→ What you will do:
Wherever the string "down" shows up in the records below, return that line.

→ Data records:
= Beginning of Section =

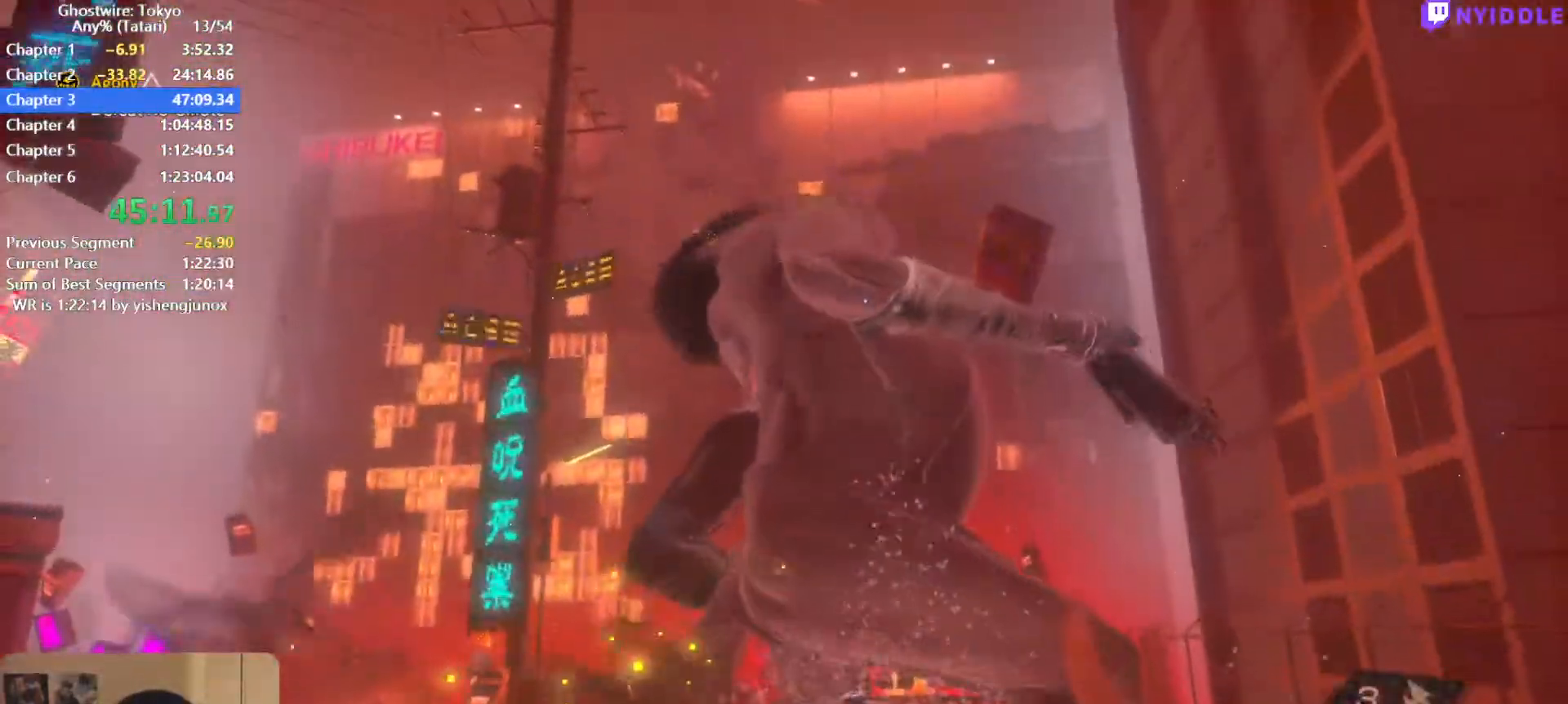
{"keys": [], "mouse": [], "events": []}
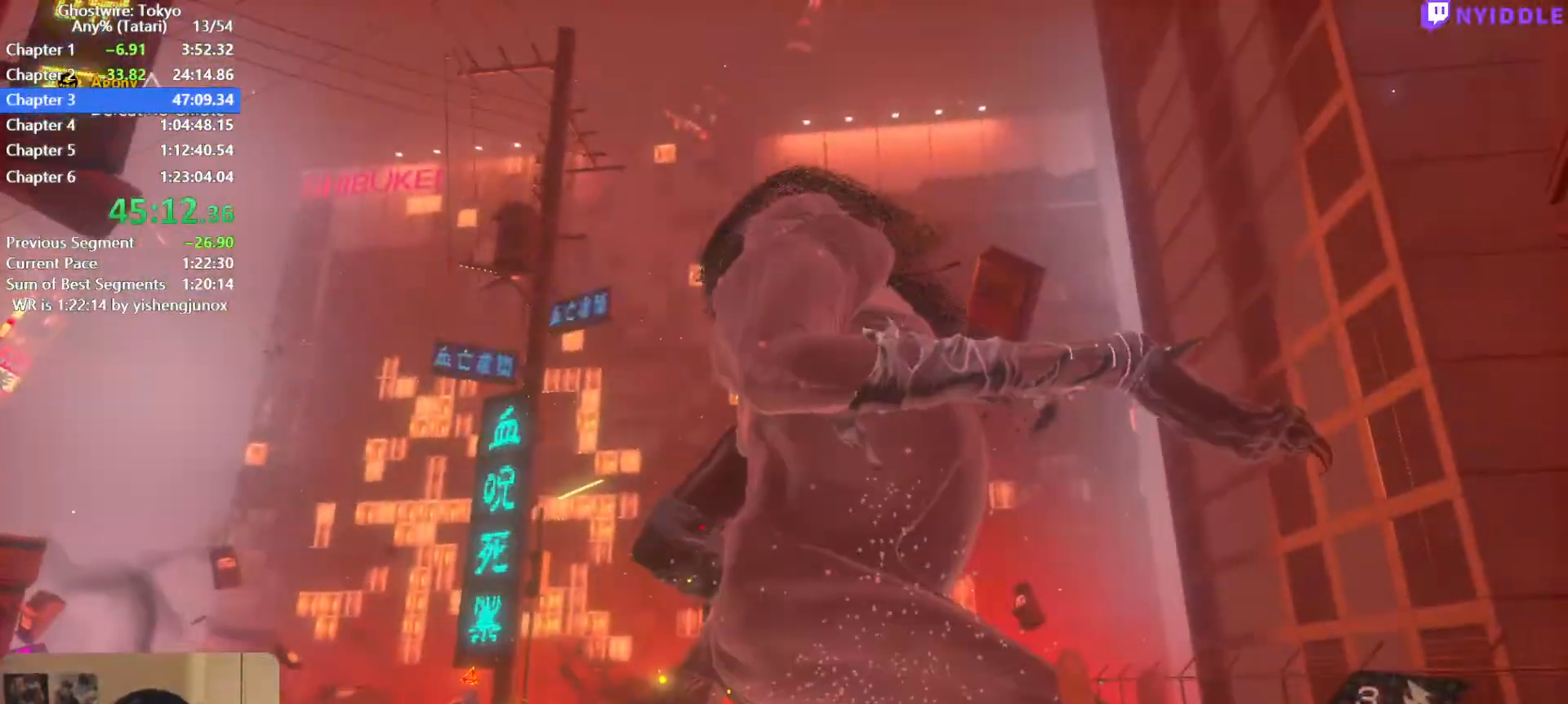
{"keys": [], "mouse": [], "events": []}
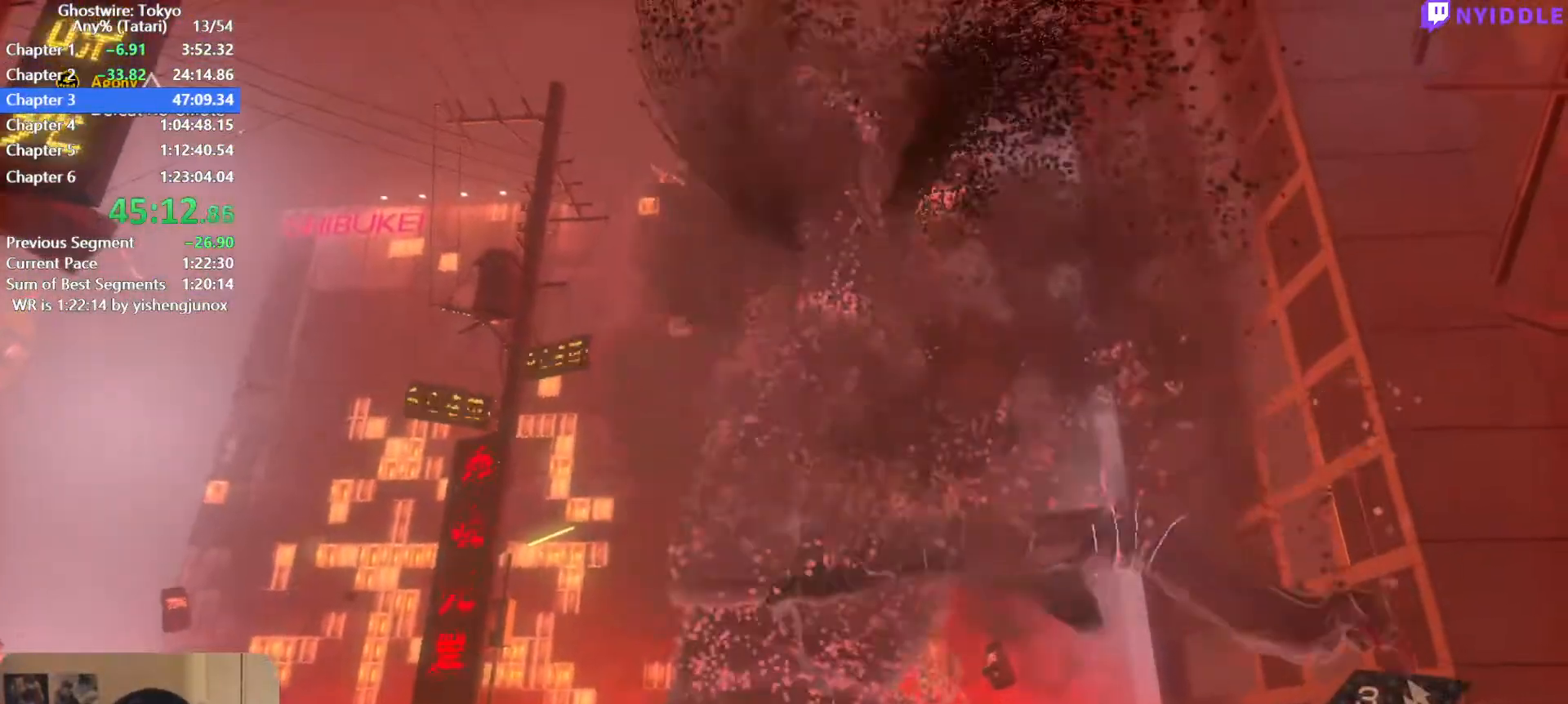
{"keys": ["q"], "mouse": [], "events": [[434, "q", "down"]]}
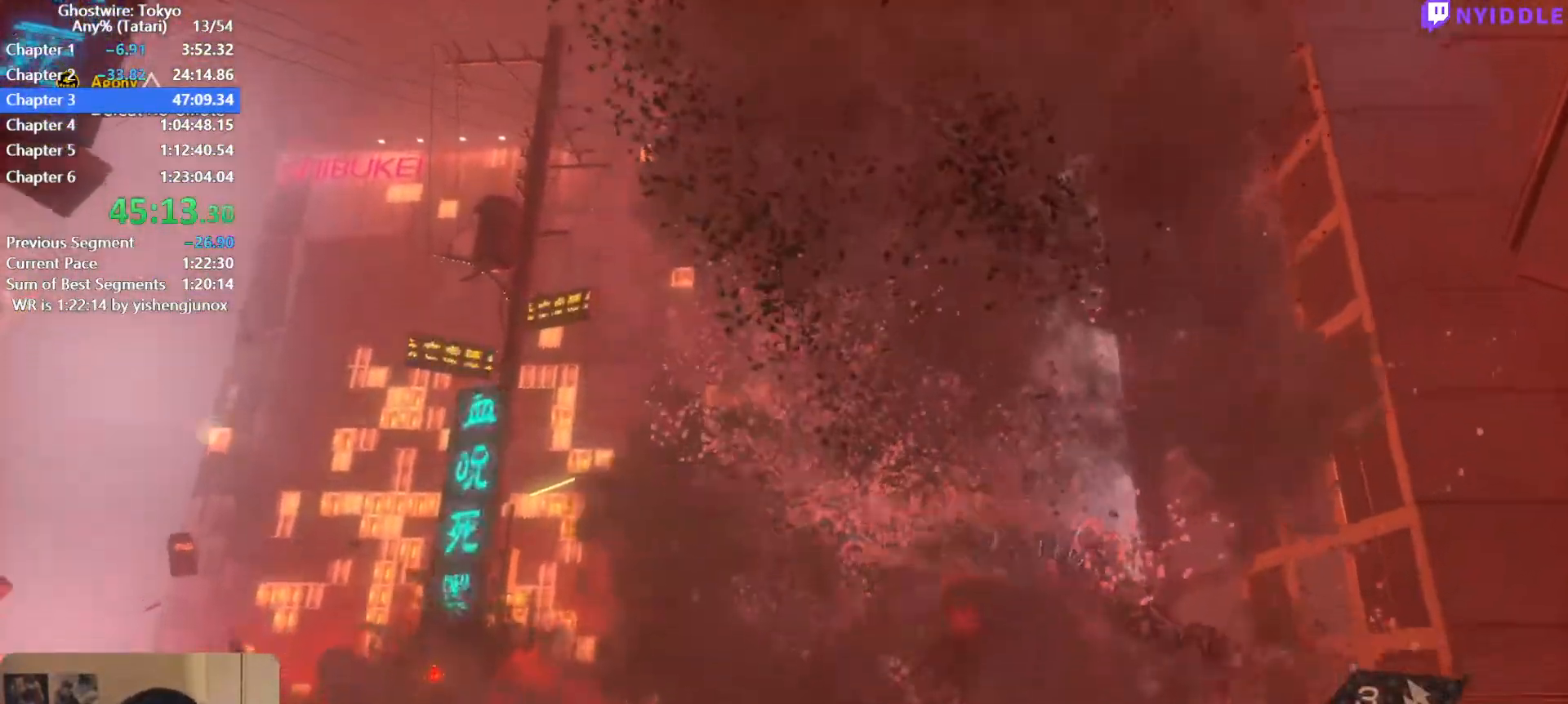
{"keys": ["q"], "mouse": [], "events": []}
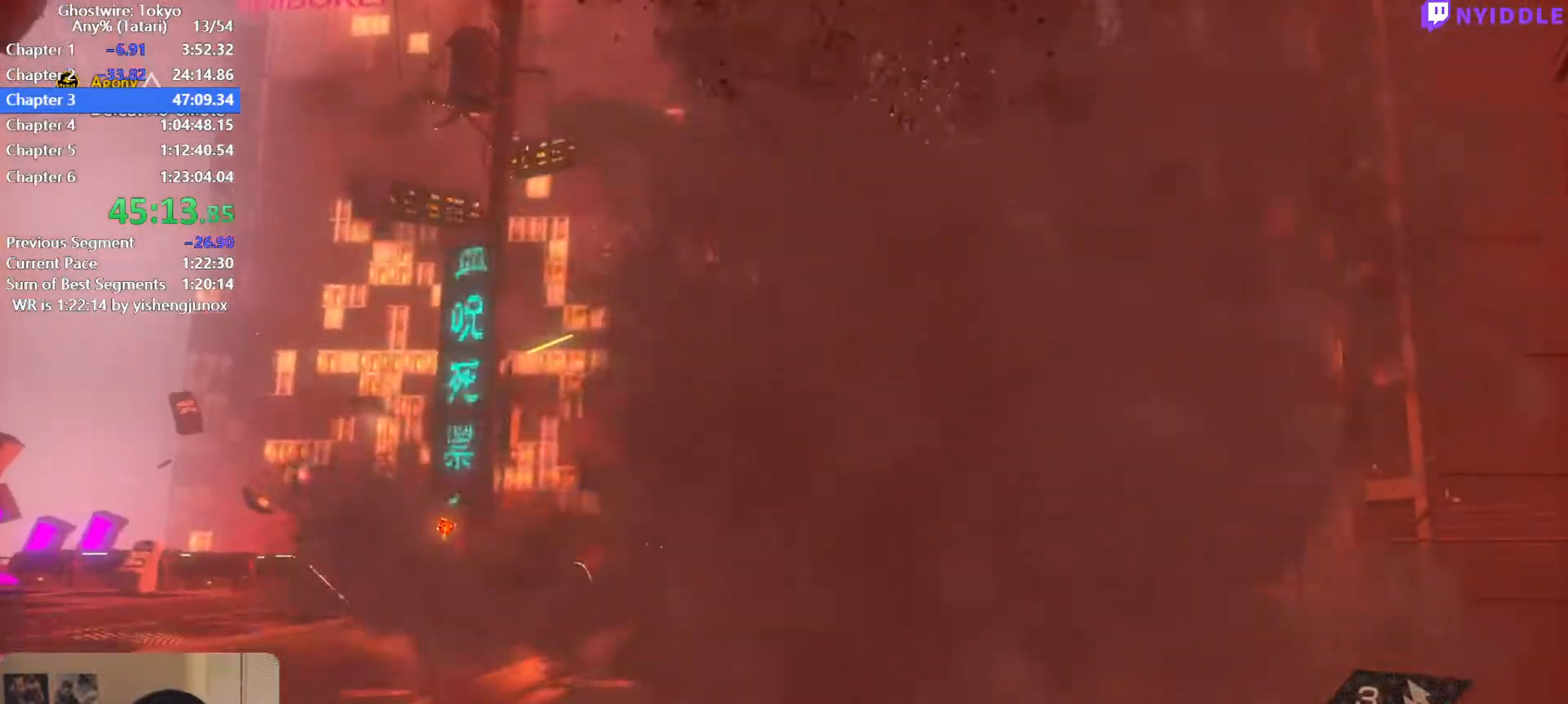
{"keys": ["1"], "mouse": [], "events": [[134, "q", "up"], [367, "1", "down"], [417, "1", "up"], [500, "1", "down"]]}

= End of Section =

→ Output for this exercise:
{"keys": ["q"], "mouse": [], "events": [[434, "q", "down"]]}
{"keys": ["1"], "mouse": [], "events": [[134, "q", "up"], [367, "1", "down"], [417, "1", "up"], [500, "1", "down"]]}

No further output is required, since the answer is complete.